Rather than a perpetrator of dirty tricks, however, Sid has been a victim—and not just of Guccifer. On the first day that he went to work in the White House in the summer of 1997, the Drudge Report gleefully published a false, defamatory, anonymously sourced post that accused him of abusing his wife Jackie, to whom he remains happily married after 39 years. (The main suspect in that ugly episode was, not incidentally, a political columnist for the Journal.)
While his critics and enemies never succeeded in bringing Blumenthal down, they have concocted an image of him that is strangely flat and clichéd. Blinded by animus, they have no realistic sense of who he is, what he has done, or why the Clintons might continue to value his friendship. He’s a bit more interesting and complicated than their imaginary hobgoblin.
A talented and industrious writer, Sid has authored several significant books on American politics and co-produced two movies, including Alex Gibney’s Oscar-winning documentary on the Bush administration’s torture policies, Taxi to the Dark Side. (Currently he is working on a four-volume series for Simon & Schuster about the political life of Abraham Lincoln.) Unafraid to dissent from the Clinton-bashing consensus among Washington elites, he indeed became a dedicated ally to Hillary and Bill, but not only to them—he has developed a substantial network of friends and contacts around the world. Familiar as he is with practical politics, what drives him is a commitment to liberal values and ideas.
“Sidney Blumenthal was not as billed,” acknowledged the late Pennsylvania Senator Arlen Specter in his 2000 memoir, recalling the day he deposed the presidential aide and longtime journalist in the impeachment trial of Bill Clinton. Specter, then a Republican, evidently intended a gruff compliment. Expecting a tense and combative witness—the “Sid Vicious” of tabloid headlines—he was surprised instead to find the White House aide and longtime journalist to be cooperative and even cordial.

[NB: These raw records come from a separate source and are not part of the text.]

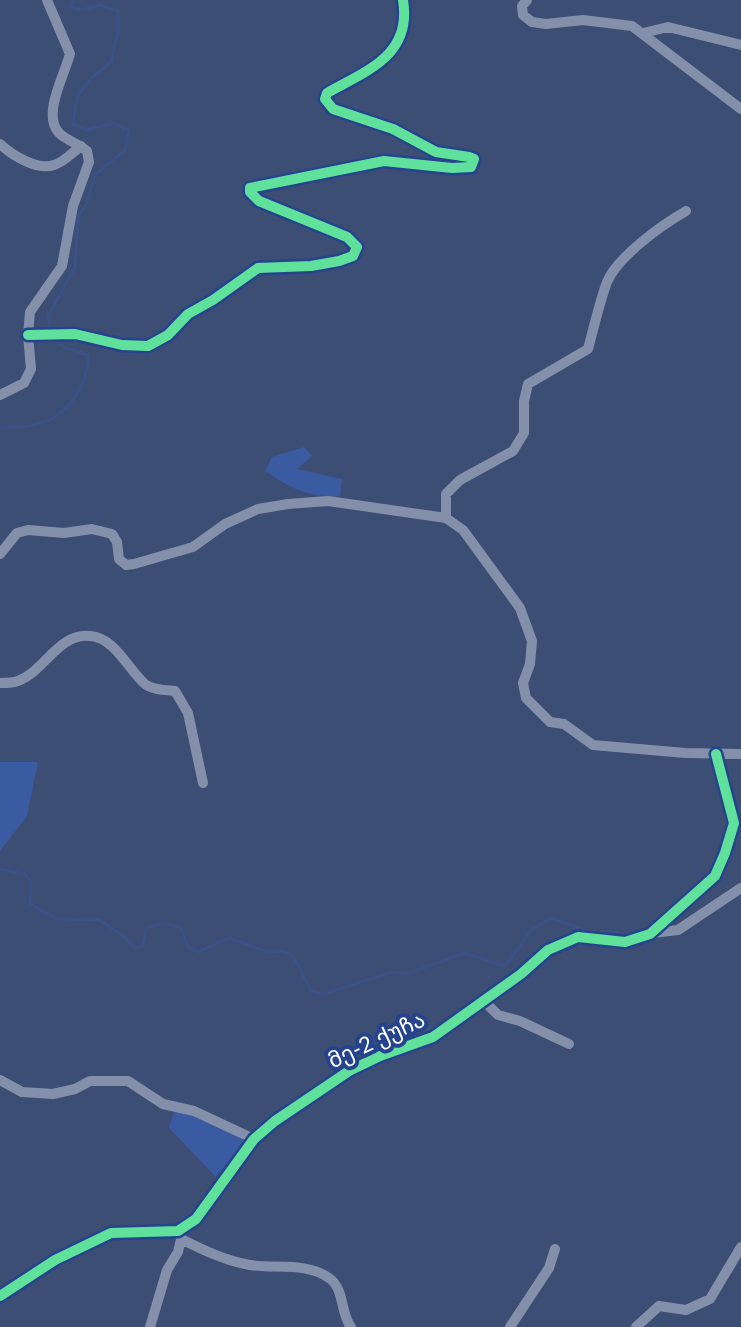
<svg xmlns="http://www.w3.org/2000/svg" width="741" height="1327" viewBox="0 0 741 1327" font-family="Lato,'Noto Sans Georgian',sans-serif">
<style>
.green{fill:#3a5ba2}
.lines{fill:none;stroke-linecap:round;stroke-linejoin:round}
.stream{stroke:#3b5286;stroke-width:3}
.minor{stroke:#848fa9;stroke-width:10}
.tertiary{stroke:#848fa9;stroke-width:12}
.cycleway-casing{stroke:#25448d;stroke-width:15}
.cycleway{stroke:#60e19b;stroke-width:10}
.labels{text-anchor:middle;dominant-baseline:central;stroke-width:8;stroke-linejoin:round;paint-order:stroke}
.street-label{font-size:22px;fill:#fff;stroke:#25448d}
</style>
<rect width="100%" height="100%" fill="#3d4e75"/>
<path class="green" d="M 304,447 L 312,456 L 297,469 L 342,479 L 340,496 C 309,498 290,488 265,471 L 272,457 Z
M 0,762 L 38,762 L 27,816 L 0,851 Z
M 175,1109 L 205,1119 L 245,1141 L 216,1177 L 169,1128 Z"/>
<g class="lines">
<path class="stream" d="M 50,330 L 48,316 L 75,267 L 78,217 L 87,203 L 95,175 L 125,150 L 129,130 L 113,123 L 87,130 L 73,124 L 77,97 L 90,79 L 111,62 L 118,31 L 118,11 L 100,5 L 81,10 L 70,7 L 74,0
M 0,428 C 17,427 36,427 51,419 C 73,407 89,380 88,355 L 66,348 L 51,338
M 0,869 L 25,874 L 31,882 L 30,904 L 57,919 L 99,920 L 122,935 L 135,948 L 143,946 L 146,929 C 158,922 168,923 181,928 L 188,947 L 198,952 L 229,938 L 268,952 L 284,951 L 294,957 L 311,991 L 323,994 L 392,972 L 410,973 L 465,953 L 505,966 L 532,929 L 552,918 L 591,933 L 617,932"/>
<path class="minor" d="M 527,0 L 522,6 L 523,15 L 532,22 L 546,24 L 583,20 L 632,26 L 741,109
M 643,33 L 668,27 L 741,45
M 0,144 C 12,155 37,171 54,165 C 63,163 73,152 81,146
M 686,211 C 662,225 618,256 607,282 C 599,304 594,327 588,349 L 528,384 L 524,401 L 524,433 L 513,451 L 460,480 L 446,494 L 446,518 L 463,530 L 520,608 L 532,641 L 530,664 L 523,683 L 526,698 L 550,722 L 564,724 L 593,745 L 685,753 L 741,754
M 28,335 L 75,334 L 122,345 L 148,346 L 168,335 L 188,314 L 213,300 L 258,268 L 311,266 L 339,261 L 353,256 L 357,247 L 347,237 L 259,201 L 250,192 L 250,188 L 384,161 L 452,168 L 471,167 L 474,159 L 469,157 L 436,152 L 393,129 L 333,109 L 325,99 L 327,93 C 368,70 412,55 403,0
M 0,395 L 24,383 L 31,369 L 28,335 L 30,312 L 62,266 L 73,206 L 89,162 L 87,151 C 79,144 66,140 59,133 C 42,115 64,76 70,54 L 47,0
M 0,554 L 17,533 L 28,530 L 64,533 L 92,529 L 112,534 L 117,542 L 119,559 L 126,565 L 134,564 L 193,547 L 225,524 L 258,509 L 288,504 L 328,501 L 446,518
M 0,683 C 6,683 13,683 18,681 C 45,671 58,633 90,636 C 116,638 128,670 145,684 C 152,690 166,690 175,691 L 188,713 L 203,783
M 652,933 L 678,930 L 741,888
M 569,941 L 578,937 L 625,942 L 650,934 L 715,876 L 734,823 L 716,754
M 484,1001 L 498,1015 L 520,1021 L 569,1044
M 0,1080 L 22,1092 L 53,1094 L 75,1089 L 90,1081 L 128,1081 L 163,1104 L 194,1111 L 254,1139
M 181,1239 C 203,1250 226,1261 250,1265 C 275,1269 307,1262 329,1278 C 345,1289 340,1313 351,1327
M 150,1327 L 167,1270 L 178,1252 L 181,1239 L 179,1232
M 510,1327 L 549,1268 L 555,1249
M 636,1327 L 659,1306 L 686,1310 L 710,1299 L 741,1247"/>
<path class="tertiary" d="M 0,1296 L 55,1260 L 111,1233 L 178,1231 L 196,1219 L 254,1139 L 286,1113 L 349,1071 L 380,1056 L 433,1037 L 521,974 L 548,950 L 569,941"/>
<defs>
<path id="cycleway" d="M 28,335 L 75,334 L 122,345 L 148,346 L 168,335 L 188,314 L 213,300 L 258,268 L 311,266 L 339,261 L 353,256 L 357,247 L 347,237 L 259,201 L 250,192 L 250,188 L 384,161 L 452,168 L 471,167 L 474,159 L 469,157 L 436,152 L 393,129 L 333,109 L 325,99 L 327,93 C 368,70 412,55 403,0
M 0,1296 L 55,1260 L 111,1233 L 178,1231 L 196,1219 L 254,1139 L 275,1121 L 349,1071 L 380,1056 L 433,1037 L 521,974 L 548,950 L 578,937 L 625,942 L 650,934 L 715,876 L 725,853 L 734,823 L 716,754"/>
</defs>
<use href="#cycleway" class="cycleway-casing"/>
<use href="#cycleway" class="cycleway"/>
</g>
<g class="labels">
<g class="street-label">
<text transform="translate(376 1039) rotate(-25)">მე-2 ქუჩა</text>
</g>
</g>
</svg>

Today it still seems rather simple-minded to define Sid, in the words of that Journal editorial, as an “opposition hit man.” And it is absurd to suggest, absent any evidence, that he committed some legal or ethical offense.
With another Clinton seeking the White House, an epidemic of derangement was sadly inevitable. Before November 2016, there will surely be more to come. But if there is indeed any scandal in this affair, it lies in the partisan abuse of power by Congressional Republicans, trying desperately to sustain a Benghazi investigation that should have ended many months ago.
Like the effort to frame Blumenthal during the impeachment trial, this too shall pass—and then fizzle away.